= Richieste =
(a) Trascrivi parola per parola il testo sul record a L'eredità, tutto da "# Record a L'eredità: Guido" giù fino a "è stato campione.".
(b) Per favore, riprendi il testo sul record a L'eredità e proseguilo subito dopo l'ultima frase riportata.

# Record a L'eredità: Guido vince oltre 300.000 euro



## fabri47 (8 Ottobre 2019)

Al quiz *L'eredità*, il campione *Guido Gagliardi*, professore di Fisica all'Università, grazie alla vittoria di 55.000 euro nel gioco finale della ghigliottina, nella puntata del 7 ottobre, ha conquistato una somma totale di *oltre 300.000 euro*. Guido è a L'eredità da maggio, anche se non in tutte le puntate è stato campione. 

Al concorrente, infatti, è capitato di aver subito delle eliminazioni, ma la regola che prevede una vita in più a chi rimane per sette volte campione e quella nuova, introdotta quest'anno, che chi si qualifica al "triello" resta anche il giorno seguente, gli hanno permesso di non abbandonare definitivamente il gioco.

= Dati estratti =

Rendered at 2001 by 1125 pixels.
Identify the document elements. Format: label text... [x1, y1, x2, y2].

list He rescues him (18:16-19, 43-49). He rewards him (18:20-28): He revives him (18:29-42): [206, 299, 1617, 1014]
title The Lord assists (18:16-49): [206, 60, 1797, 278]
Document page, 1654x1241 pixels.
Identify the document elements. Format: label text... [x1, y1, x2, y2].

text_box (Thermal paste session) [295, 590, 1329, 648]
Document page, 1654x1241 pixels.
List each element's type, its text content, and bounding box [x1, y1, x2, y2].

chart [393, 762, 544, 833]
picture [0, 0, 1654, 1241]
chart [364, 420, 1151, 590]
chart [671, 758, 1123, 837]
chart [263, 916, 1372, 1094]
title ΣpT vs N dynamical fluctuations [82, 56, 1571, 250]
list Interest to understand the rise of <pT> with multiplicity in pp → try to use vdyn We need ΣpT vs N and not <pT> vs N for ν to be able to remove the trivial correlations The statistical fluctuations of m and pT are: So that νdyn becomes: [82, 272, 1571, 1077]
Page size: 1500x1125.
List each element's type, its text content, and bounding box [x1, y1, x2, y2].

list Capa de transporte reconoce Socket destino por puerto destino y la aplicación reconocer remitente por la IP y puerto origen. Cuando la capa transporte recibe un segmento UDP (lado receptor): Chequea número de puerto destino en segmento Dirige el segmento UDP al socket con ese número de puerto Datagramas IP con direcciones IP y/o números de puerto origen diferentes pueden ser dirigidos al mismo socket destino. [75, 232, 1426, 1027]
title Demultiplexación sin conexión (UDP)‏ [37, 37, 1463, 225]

= Elenco risposte =
(a)
# Record a L'eredità: Guido vince oltre 300.000 euro



## fabri47 (8 Ottobre 2019)

Al quiz *L'eredità*, il campione *Guido Gagliardi*, professore di Fisica all'Università, grazie alla vittoria di 55.000 euro nel gioco finale della ghigliottina, nella puntata del 7 ottobre, ha conquistato una somma totale di *oltre 300.000 euro*. Guido è a L'eredità da maggio, anche se non in tutte le puntate è stato campione.

(b)
Ciò non toglie, la grande bravura del campione, dimostrata in particolare proprio nel triello, in cui viene preso di mira ironicamente dal presentatore Flavio Insinna per le tante risposte giuste date.

Come dichiarato da Insinna, si tratta di una cifra *record* nella storia del game show di Rai 1.


----------



## fabri47 (8 Ottobre 2019)




----------



## fabri47 (8 Ottobre 2019)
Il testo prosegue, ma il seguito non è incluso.